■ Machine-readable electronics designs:
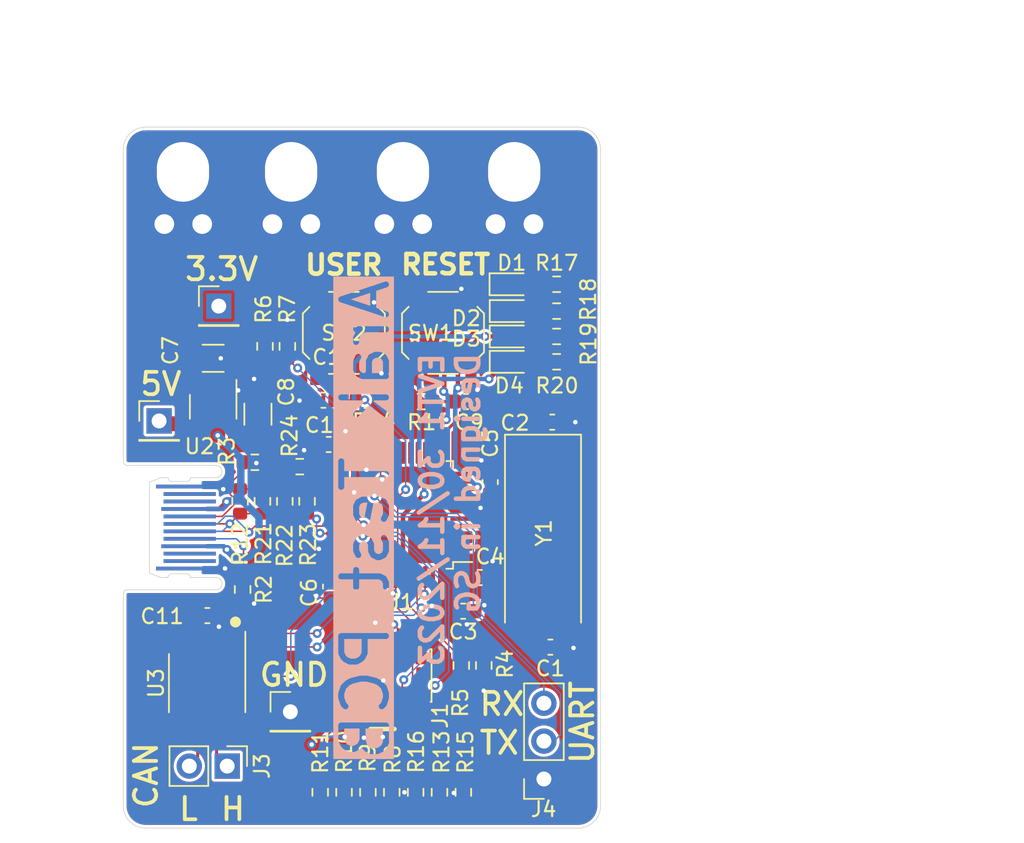
<source format=kicad_pcb>
(kicad_pcb (version 20221018) (generator pcbnew)

  (general
    (thickness 0.8)
  )

  (paper "A4")
  (layers
    (0 "F.Cu" signal)
    (31 "B.Cu" signal)
    (32 "B.Adhes" user "B.Adhesive")
    (33 "F.Adhes" user "F.Adhesive")
    (34 "B.Paste" user)
    (35 "F.Paste" user)
    (36 "B.SilkS" user "B.Silkscreen")
    (37 "F.SilkS" user "F.Silkscreen")
    (38 "B.Mask" user)
    (39 "F.Mask" user)
    (40 "Dwgs.User" user "User.Drawings")
    (41 "Cmts.User" user "User.Comments")
    (42 "Eco1.User" user "User.Eco1")
    (43 "Eco2.User" user "User.Eco2")
    (44 "Edge.Cuts" user)
    (45 "Margin" user)
    (46 "B.CrtYd" user "B.Courtyard")
    (47 "F.CrtYd" user "F.Courtyard")
    (48 "B.Fab" user)
    (49 "F.Fab" user)
    (50 "User.1" user)
    (51 "User.2" user)
    (52 "User.3" user)
    (53 "User.4" user)
    (54 "User.5" user)
    (55 "User.6" user)
    (56 "User.7" user)
    (57 "User.8" user)
    (58 "User.9" user)
  )

  (setup
    (stackup
      (layer "F.SilkS" (type "Top Silk Screen") (color "White"))
      (layer "F.Paste" (type "Top Solder Paste"))
      (layer "F.Mask" (type "Top Solder Mask") (color "Green") (thickness 0.01))
      (layer "F.Cu" (type "copper") (thickness 0.035))
      (layer "dielectric 1" (type "core") (color "FR4 natural") (thickness 0.71) (material "FR4") (epsilon_r 4.5) (loss_tangent 0.02))
      (layer "B.Cu" (type "copper") (thickness 0.035))
      (layer "B.Mask" (type "Bottom Solder Mask") (color "Green") (thickness 0.01))
      (layer "B.Paste" (type "Bottom Solder Paste"))
      (layer "B.SilkS" (type "Bottom Silk Screen") (color "White"))
      (copper_finish "ENIG")
      (dielectric_constraints no)
    )
    (pad_to_mask_clearance 0)
    (aux_axis_origin 101 127)
    (pcbplotparams
      (layerselection 0x00010fc_ffffffff)
      (plot_on_all_layers_selection 0x0000000_00000000)
      (disableapertmacros false)
      (usegerberextensions false)
      (usegerberattributes true)
      (usegerberadvancedattributes true)
      (creategerberjobfile true)
      (dashed_line_dash_ratio 12.000000)
      (dashed_line_gap_ratio 3.000000)
      (svgprecision 4)
      (plotframeref false)
      (viasonmask false)
      (mode 1)
      (useauxorigin false)
      (hpglpennumber 1)
      (hpglpenspeed 20)
      (hpglpendiameter 15.000000)
      (dxfpolygonmode true)
      (dxfimperialunits true)
      (dxfusepcbnewfont true)
      (psnegative false)
      (psa4output false)
      (plotreference true)
      (plotvalue true)
      (plotinvisibletext false)
      (sketchpadsonfab false)
      (subtractmaskfromsilk false)
      (outputformat 1)
      (mirror false)
      (drillshape 1)
      (scaleselection 1)
      (outputdirectory "")
    )
  )

  (net 0 "")
  (net 1 "GND")
  (net 2 "/OSCIN")
  (net 3 "/OSCOUT")
  (net 4 "+3.3V")
  (net 5 "+5V")
  (net 6 "/NRST")
  (net 7 "/MODE")
  (net 8 "Net-(D1-K)")
  (net 9 "Net-(D1-A)")
  (net 10 "Net-(D2-K)")
  (net 11 "Net-(D2-A)")
  (net 12 "Net-(D3-K)")
  (net 13 "Net-(D3-A)")
  (net 14 "Net-(D4-K)")
  (net 15 "Net-(D4-A)")
  (net 16 "/JTMS")
  (net 17 "/JTCK")
  (net 18 "/JTDO")
  (net 19 "/RX1")
  (net 20 "/JTDI")
  (net 21 "/TX1")
  (net 22 "/JNTRST")
  (net 23 "Net-(J2-CC2)")
  (net 24 "Net-(J2-CC1)")
  (net 25 "/BOOT0")
  (net 26 "/BOOT1")
  (net 27 "/USB_P")
  (net 28 "/USB_EN")
  (net 29 "unconnected-(U1-PC13-Pad2)")
  (net 30 "unconnected-(U1-PC14-Pad3)")
  (net 31 "unconnected-(U1-PC15-Pad4)")
  (net 32 "unconnected-(U1-PA1-Pad11)")
  (net 33 "unconnected-(U1-PA2-Pad12)")
  (net 34 "/SPI1_NSS")
  (net 35 "/SPI1_SCK")
  (net 36 "/SPI1_CIPO")
  (net 37 "/SPI1_COPI")
  (net 38 "unconnected-(U1-PB0-Pad18)")
  (net 39 "unconnected-(U1-PB1-Pad19)")
  (net 40 "/TX2")
  (net 41 "/RX2")
  (net 42 "unconnected-(U1-PB12-Pad25)")
  (net 43 "unconnected-(U1-PB13-Pad26)")
  (net 44 "unconnected-(U1-PB14-Pad27)")
  (net 45 "/USB_N")
  (net 46 "/CANMODE")
  (net 47 "/CANRX")
  (net 48 "/CANTX")
  (net 49 "unconnected-(U3-Vref-Pad5)")
  (net 50 "unconnected-(J2-PadA2)")
  (net 51 "unconnected-(J2-PadA3)")
  (net 52 "unconnected-(J2-SBU1-PadA8)")
  (net 53 "unconnected-(J2-PadA10)")
  (net 54 "unconnected-(J2-PadA11)")
  (net 55 "unconnected-(J2-PadB2)")
  (net 56 "unconnected-(J2-PadB3)")
  (net 57 "unconnected-(J2-SBU2-PadB8)")
  (net 58 "unconnected-(J2-PadB10)")
  (net 59 "unconnected-(J2-PadB11)")
  (net 60 "/CANH")
  (net 61 "/CANL")
  (net 62 "Net-(R23-Pad2)")

  (footprint "Connector_PinHeader_2.54mm:PinHeader_1x01_P2.54mm_Vertical" (layer "F.Cu") (at 113.2 118.2))

  (footprint "Resistor_SMD:R_0603_1608Metric" (layer "F.Cu") (at 110 110 -90))

  (footprint "Resistor_SMD:R_0603_1608Metric" (layer "F.Cu") (at 121.975 97.4))

  (footprint "Connector_PinHeader_2.54mm:PinHeader_1x01_P2.54mm_Vertical" (layer "F.Cu") (at 108.4 91))

  (footprint "Resistor_SMD:R_0603_1608Metric" (layer "F.Cu") (at 131.0538 94.735))

  (footprint "Resistor_SMD:R_0603_1608Metric" (layer "F.Cu") (at 124.8 123.6 90))

  (footprint "Arak:Test Point" (layer "F.Cu") (at 128.21 82))

  (footprint "Arak:Test Point" (layer "F.Cu") (at 106 82))

  (footprint "Resistor_SMD:R_0603_1608Metric" (layer "F.Cu") (at 111.3296 104.0892 90))

  (footprint "Capacitor_SMD:C_1206_3216Metric" (layer "F.Cu") (at 111.025 98.25 90))

  (footprint "LED_SMD:LED_0603_1608Metric" (layer "F.Cu") (at 128.0413 89.535))

  (footprint "Capacitor_SMD:C_0603_1608Metric" (layer "F.Cu") (at 124.975 97.4))

  (footprint "Capacitor_SMD:C_1206_3216Metric" (layer "F.Cu") (at 108.025 94.5))

  (footprint "Resistor_SMD:R_0603_1608Metric" (layer "F.Cu") (at 123.2 123.6 -90))

  (footprint "LED_SMD:LED_0603_1608Metric" (layer "F.Cu") (at 128.0538 93.035))

  (footprint "Capacitor_SMD:C_0603_1608Metric" (layer "F.Cu") (at 125.9 109.2))

  (footprint "Capacitor_SMD:C_0603_1608Metric" (layer "F.Cu") (at 107.635 111.75))

  (footprint "Resistor_SMD:R_0603_1608Metric" (layer "F.Cu") (at 112.8296 104.0892 90))

  (footprint "Crystal:Crystal_SMD_HC49-SD" (layer "F.Cu") (at 130.14 106.32 -90))

  (footprint "LED_SMD:LED_0603_1608Metric" (layer "F.Cu") (at 128.0538 91.335))

  (footprint "Arak:Test Point" (layer "F.Cu") (at 120.75 82))

  (footprint "Capacitor_SMD:C_0603_1608Metric" (layer "F.Cu") (at 115.7732 100.2792 180))

  (footprint "Resistor_SMD:R_0603_1608Metric" (layer "F.Cu") (at 131.0538 91.335))

  (footprint "Resistor_SMD:R_0603_1608Metric" (layer "F.Cu") (at 114.3196 104.0892 90))

  (footprint "Resistor_SMD:R_0603_1608Metric" (layer "F.Cu") (at 131.0538 89.535))

  (footprint "Package_TO_SOT_SMD:SOT-23-3" (layer "F.Cu") (at 108.025 97.75 -90))

  (footprint "Arak:Test Point" (layer "F.Cu") (at 113.25 82))

  (footprint "LED_SMD:LED_0603_1608Metric" (layer "F.Cu") (at 128.0538 94.735))

  (footprint "Resistor_SMD:R_0603_1608Metric" (layer "F.Cu") (at 118.4 97.3074 180))

  (footprint "Resistor_SMD:R_0603_1608Metric" (layer "F.Cu") (at 120 123.6 -90))

  (footprint "Package_QFP:LQFP-48_7x7mm_P0.5mm" (layer "F.Cu") (at 120.5 105 180))

  (footprint "Capacitor_SMD:C_0603_1608Metric" (layer "F.Cu") (at 124.7902 111.4552))

  (footprint "Button_Switch_SMD:SW_Push_1P1T_XKB_TS-1187A" (layer "F.Cu") (at 123.435 92.795 -90))

  (footprint "Resistor_SMD:R_0603_1608Metric" (layer "F.Cu") (at 126.17 115.095 -90))

  (footprint "Connector_PinHeader_2.54mm:PinHeader_1x01_P2.54mm_Vertical" (layer "F.Cu") (at 104.4 98.7))

  (footprint "Package_SO:SOIC-8_3.9x4.9mm_P1.27mm" (layer "F.Cu") (at 107.62 116.28 -90))

  (footprint "Resistor_SMD:R_0603_1608Metric" (layer "F.Cu") (at 121.6 123.6 90))

  (footprint "Capacitor_SMD:C_0603_1608Metric" (layer "F.Cu") (at 126.6 102.8 90))

  (footprint "Connector_PinSocket_2.54mm:PinSocket_1x03_P2.54mm_Vertical" (layer "F.Cu") (at 130.2004 122.7074 180))

  (footprint "Capacitor_SMD:C_0603_1608Metric" (layer "F.Cu") (at 130.7592 98.7806 180))

  (footprint "Resistor_SMD:R_0603_1608Metric" (layer "F.Cu") (at 124.66 115.095 90))

  (footprint "Capacitor_SMD:C_0603_1608Metric" (layer "F.Cu") (at 115.9 109.8 -90))

  (footprint "Capacitor_SMD:C_0603_1608Metric" (layer "F.Cu") (at 115.4176 97.3074 180))

  (footprint "Resistor_SMD:R_0603_1608Metric" (layer "F.Cu") (at 113.8296 101.7642 180))

  (footprint "Resistor_SMD:R_0603_1608Metric" (layer "F.Cu") (at 111.5 93.7 -90))

  (footprint "Resistor_SMD:R_0603_1608Metric" (layer "F.Cu") (at 110.8202 101.473))

  (footprint "Resistor_SMD:R_0603_1608Metric" (layer "F.Cu") (at 116.8 123.6 -90))

  (footprint "Resistor_SMD:R_0603_1608Metric" (layer "F.Cu") (at 118.4 123.6 -90))

  (footprint "Resistor_SMD:R_0603_1608Metric" (layer "F.Cu") (at 131.0538 93.035))

  (footprint "Arak:USB-C PCB shell" (layer "F.Cu")
    (tstamp e2c4c558-274b-4268-bfd4-c8dad430aac8)
    (at 106.45 105.85 180)
    (descr "USB-C spec compliant w/ shell")
    (property "Sheetfile" "Arak.kicad_sch")
    (property "Sheetname" "")
    (property "exclude_from_bom" "")
    (property "ki_description" "USB 2.0-only Type-C Receptacle connector")
    (property "ki_keywords" "usb universal serial bus type-C USB2.0")
    (path "/6f01bd3b-f0bc-4a5b-a449-c0cc56ab3a2c")
    (attr smd exclude_from_bom)
    (fp_text reference "J2" (at -2.75 0.05 90 unlocked) (layer "F.SilkS") hide
        (effects (font (size 1 1) (thickness 0.1)))
      (tstamp 4fe37e89-ed5d-4d9b-890d-4d241523c1f2)
    )
    (fp_text value "USB-C Receptacle (USB2.0)" (at -44.99 32.5525 180 unlocked) (layer "F.Fab")
        (effects (font (size 1 1) (thickness 0.15)))
      (tstamp 29636571-3262-4fc9-9d67-76d3447fe815)
    )
    (fp_text user "${REFERENCE}" (at 2 7.25 180 unlocked) (layer "F.Fab")
        (effects (font (size 1 1) (thickness 0.15)))
      (tstamp c942a77a-6e2a-4212-9b49-8331d570031b)
    )
    (fp_rect (start -0.8 -2.65) (end 2.25 -2.85)
      (stroke (width 0.05) (type solid)) (fill solid) (layer "B.Mask") (tstamp 6d4e1215-8247-48ff-8287-2a4f112b5e95))
    (fp_rect (start -0.8 -2.15) (end 1.75 -2.35)
      (stroke (width 0.05) (type solid)) (fill solid) (layer "B.Mask") (tstamp f19113de-8a39-47f7-a8c0-e017f7e8b521))
    (fp_rect (start -0.8 -1.65) (end 1.75 -1.85)
      (stroke (width 0.05) (type solid)) (fill solid) (layer "B.Mask") (tstamp bab4bc5b-90a5-432d-8ad0-5422efe9e66c))
    (fp_rect (start -0.8 -1.15) (end 1.9 -1.35)
      (stroke (width 0.05) (type solid)) (fill solid) (layer "B.Mask") (tstamp 4d62ec2f-f263-47c8-a384-1caf5908e9b7))
    (fp_rect (start -0.8 -0.65) (end 1.75 -0.85)
      (stroke (width 0.05) (type solid)) (fill solid) (layer "B.Mask") (tstamp 47fa93b5-cf9d-41d7-b768-f6cca1032046))
    (fp_rect (start -0.8 -0.15) (end 1.75 -0.35)
      (stroke (width 0.05) (type solid)) (fill solid) (layer "B.Mask") (tstamp b7748fe9-b632-4bc9-acb6-470d90122375))
    (fp_rect (start -0.8 0.35) (end 1.75 0.15)
      (stroke (width 0.05) (type solid)) (fill solid) (layer "B.Mask") (tstamp 79a25ba2-504c-4739-821f-f084d926a40b))
    (fp_rect (start -0.8 0.85) (end 1.75 0.65)
      (stroke (width 0.05) (type solid)) (fill solid) (layer "B.Mask") (tstamp 58950f29-0f05-4411-81e3-040f6a86c7bd))
    (fp_rect (start -0.8 1.35) (end 1.9 1.15)
      (stroke (width 0.05) (type solid)) (fill solid) (layer "B.Mask") (tstamp 291374b2-8c70-43ec-8e3b-2129b3aee58c))
    (fp_rect (start -0.8 1.85) (end 1.75 1.65)
      (stroke (width 0.05) (type solid)) (fill solid) (layer "B.Mask") (tstamp b79fc4e
... [387521 chars truncated]
</source>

■ WRITTEN TASK:
Scan the records above and show every line in which the word "Adhesive" occurs.

■ ANSWER SECTION:
    (32 "B.Adhes" user "B.Adhesive")
    (33 "F.Adhes" user "F.Adhesive")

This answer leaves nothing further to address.